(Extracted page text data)
- Opening Delimiter -

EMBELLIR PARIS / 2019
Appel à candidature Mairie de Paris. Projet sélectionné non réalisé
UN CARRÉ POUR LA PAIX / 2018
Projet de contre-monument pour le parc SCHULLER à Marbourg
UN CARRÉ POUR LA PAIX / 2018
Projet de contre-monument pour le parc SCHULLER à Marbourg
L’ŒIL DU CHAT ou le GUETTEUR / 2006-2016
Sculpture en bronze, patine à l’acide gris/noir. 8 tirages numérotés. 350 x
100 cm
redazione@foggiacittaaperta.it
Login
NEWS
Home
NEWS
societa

- Closing Delimiter -

» Problem details: Write each entry out again. Do not change a word.

» The answer:
EMBELLIR PARIS / 2019
Appel à candidature Mairie de Paris. Projet sélectionné non réalisé
UN CARRÉ POUR LA PAIX / 2018
Projet de contre-monument pour le parc SCHULLER à Marbourg
UN CARRÉ POUR LA PAIX / 2018
Projet de contre-monument pour le parc SCHULLER à Marbourg
L’ŒIL DU CHAT ou le GUETTEUR / 2006-2016
Sculpture en bronze, patine à l’acide gris/noir. 8 tirages numérotés. 350 x
100 cm
redazione@foggiacittaaperta.it
Login
NEWS
Home
NEWS
societa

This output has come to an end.